Nunca llegué a saber quién era aquella señorona que, con toda probabilidad sería del centro y, posiblemente, por desgracia, ya habría pasado a mejor o peor vida a juzgar por su retrato que era de porcelana y virado en sepia para aguantar mejor el resol que baña los nichos. Pero lo que siempre recordaba era la sensación de que a través de aquella fotografía, sin apenas esforzarme, podía oír una especie de carcajada y algo parecido a un “Sí, a tu tía creo que la conocía: la llamábamos la… “ y tras ese “la” despectivo seguía cualquier mote con los que los estirados del centro se dirigían a quienes vivíamos en Carrús, el Toscar o incluso en el Raval.

Creo innecesario señalar, por lo que se infiere de mis impresiones, que aquella mujer, aun sin haberla conocido, no me inspiraba ninguna simpatía. Pero a veces un sexto sentido nos inclina a buscar aquello que más asco o rabia pueda producirnos, quizá porque en el fondo lo que deseamos con ello es ponernos a prueba, al límite de nuestras posibilidades.

Sin embargo, ni ella, ni los santos y las vírgenes deslavazados estaban allí. En lugar de aquella tienda de fotografía y venta de artículos religiosos, había una franquicia de comidas preparadas.
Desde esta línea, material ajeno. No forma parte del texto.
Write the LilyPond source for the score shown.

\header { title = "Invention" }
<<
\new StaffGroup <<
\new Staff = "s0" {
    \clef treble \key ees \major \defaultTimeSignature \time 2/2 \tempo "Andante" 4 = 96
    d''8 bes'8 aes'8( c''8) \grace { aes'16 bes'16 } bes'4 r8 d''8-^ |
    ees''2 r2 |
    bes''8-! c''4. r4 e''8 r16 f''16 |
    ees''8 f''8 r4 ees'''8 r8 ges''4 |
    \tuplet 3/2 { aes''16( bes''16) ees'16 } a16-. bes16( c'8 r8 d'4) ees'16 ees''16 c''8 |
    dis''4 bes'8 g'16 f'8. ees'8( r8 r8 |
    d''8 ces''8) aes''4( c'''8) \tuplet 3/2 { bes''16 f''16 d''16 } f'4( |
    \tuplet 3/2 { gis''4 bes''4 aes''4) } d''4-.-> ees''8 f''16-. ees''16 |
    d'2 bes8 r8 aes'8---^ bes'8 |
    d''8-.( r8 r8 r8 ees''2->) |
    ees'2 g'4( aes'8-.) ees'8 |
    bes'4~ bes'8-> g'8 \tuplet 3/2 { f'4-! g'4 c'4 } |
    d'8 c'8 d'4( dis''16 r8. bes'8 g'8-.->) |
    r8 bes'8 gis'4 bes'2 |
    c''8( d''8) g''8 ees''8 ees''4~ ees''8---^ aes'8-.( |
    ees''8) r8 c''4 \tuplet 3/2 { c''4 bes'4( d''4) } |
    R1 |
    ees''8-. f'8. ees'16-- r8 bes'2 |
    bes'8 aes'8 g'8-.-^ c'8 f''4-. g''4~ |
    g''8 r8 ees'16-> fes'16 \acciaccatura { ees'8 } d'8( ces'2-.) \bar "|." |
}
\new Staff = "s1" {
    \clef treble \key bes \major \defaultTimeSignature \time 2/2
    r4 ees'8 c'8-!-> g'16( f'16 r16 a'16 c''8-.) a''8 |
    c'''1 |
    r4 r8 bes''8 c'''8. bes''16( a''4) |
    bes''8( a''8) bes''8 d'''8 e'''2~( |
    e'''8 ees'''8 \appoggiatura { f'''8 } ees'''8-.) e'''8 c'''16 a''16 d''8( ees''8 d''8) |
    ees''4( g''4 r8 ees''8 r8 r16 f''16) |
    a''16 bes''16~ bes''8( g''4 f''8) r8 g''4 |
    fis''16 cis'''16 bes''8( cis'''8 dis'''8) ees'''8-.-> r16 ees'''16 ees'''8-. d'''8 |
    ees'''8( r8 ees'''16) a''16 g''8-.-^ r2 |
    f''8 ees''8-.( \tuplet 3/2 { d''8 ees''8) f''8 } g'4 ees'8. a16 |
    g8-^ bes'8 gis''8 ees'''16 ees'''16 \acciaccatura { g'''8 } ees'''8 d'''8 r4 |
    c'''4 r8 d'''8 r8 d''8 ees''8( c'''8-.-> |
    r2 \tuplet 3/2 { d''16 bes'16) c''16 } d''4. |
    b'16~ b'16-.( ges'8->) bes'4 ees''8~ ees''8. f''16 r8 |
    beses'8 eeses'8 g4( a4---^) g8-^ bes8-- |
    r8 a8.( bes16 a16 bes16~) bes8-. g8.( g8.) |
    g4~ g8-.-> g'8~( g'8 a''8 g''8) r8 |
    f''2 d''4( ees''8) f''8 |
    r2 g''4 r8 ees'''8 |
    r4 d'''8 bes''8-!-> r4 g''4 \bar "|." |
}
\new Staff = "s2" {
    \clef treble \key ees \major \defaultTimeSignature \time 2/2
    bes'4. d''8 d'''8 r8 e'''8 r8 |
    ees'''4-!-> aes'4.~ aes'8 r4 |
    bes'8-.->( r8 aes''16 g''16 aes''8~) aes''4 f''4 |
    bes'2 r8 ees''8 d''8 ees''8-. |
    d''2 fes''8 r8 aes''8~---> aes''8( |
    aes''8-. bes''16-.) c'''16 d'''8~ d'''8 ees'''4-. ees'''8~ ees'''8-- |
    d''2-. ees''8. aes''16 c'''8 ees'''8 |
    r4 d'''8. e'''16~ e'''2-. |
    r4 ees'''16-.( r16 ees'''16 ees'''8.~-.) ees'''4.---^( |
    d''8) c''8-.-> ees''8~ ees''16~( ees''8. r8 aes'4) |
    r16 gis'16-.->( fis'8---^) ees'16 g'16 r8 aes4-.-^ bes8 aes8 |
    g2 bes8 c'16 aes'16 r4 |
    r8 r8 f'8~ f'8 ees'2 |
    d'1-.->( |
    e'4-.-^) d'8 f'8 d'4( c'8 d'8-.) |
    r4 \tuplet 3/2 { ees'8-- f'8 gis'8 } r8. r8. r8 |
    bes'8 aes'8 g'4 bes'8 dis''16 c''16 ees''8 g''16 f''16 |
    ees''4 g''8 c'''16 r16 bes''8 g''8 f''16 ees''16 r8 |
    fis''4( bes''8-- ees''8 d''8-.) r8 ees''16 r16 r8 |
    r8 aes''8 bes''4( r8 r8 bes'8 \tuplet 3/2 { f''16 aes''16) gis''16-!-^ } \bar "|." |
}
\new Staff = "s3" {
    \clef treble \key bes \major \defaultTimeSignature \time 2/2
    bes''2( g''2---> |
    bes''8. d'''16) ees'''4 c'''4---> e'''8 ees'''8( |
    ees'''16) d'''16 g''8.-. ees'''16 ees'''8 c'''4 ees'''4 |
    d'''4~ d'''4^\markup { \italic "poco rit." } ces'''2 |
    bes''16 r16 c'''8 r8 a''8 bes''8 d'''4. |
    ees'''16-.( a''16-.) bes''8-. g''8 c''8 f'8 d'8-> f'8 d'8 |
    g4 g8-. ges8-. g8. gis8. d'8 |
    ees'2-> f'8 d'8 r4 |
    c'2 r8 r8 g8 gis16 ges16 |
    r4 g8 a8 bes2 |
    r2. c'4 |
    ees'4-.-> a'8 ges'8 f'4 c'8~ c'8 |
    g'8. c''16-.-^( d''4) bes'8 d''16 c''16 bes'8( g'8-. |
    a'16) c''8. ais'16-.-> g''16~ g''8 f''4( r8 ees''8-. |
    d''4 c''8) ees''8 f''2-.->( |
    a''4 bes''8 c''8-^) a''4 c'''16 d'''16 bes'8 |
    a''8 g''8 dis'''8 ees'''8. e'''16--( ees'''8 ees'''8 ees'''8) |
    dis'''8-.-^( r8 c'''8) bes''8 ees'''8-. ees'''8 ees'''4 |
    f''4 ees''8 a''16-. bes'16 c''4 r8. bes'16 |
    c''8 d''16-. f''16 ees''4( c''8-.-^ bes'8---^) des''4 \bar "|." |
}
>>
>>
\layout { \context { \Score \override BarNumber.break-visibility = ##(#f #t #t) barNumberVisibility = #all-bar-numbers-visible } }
Una enorme fotografía de un perol de arroz con costra daba el toque local y costumbrista a un escaparate donde antes se exhibían san pancracios y portarretratos ennegrecidos por el polvo y el abandono de un negocio que expiraba, que se iba de las manos hasta el extremo del traspaso o del cierre, en el peor de los casos.

Al cabo de un rato, miré mi reloj y me di cuenta de que apenas me quedaban cinco minutos para llegar al museo donde trabajaba como ordenanza. Un trabajo que durante cuatro años había dejado de ejercer por los recortes que el anterior gobierno local había aplicado al empleo público en forma de cancelaciones de oposiciones y paralizando bolsas de trabajo.

Y fue al reflexionar sobre esos cuatro años de paro, pero sobre todo sobre el anterior ayuntamiento, cuando volví a pensar en la señorona del escaparate. Lo más probable es que, si no ella, otra mujer, muy parecida en el gesto y en la apariencia, fuese la madre o la abuela de alguno de los componentes de la anterior corporación. Ahora, por fortuna para mí, y para muchos como yo, ese ayuntamiento de los recortes ya no estaba, como la señorona de la porcelana. Pero, y ese es el temor que sentía, tanto el fantasma de esa desconocida como el de los cuatro años de miseria y exclusión laboral que me trajeron los de su extirpe y entorno, podrían volver para mi desgracia si la gente volvía a errar en las urnas.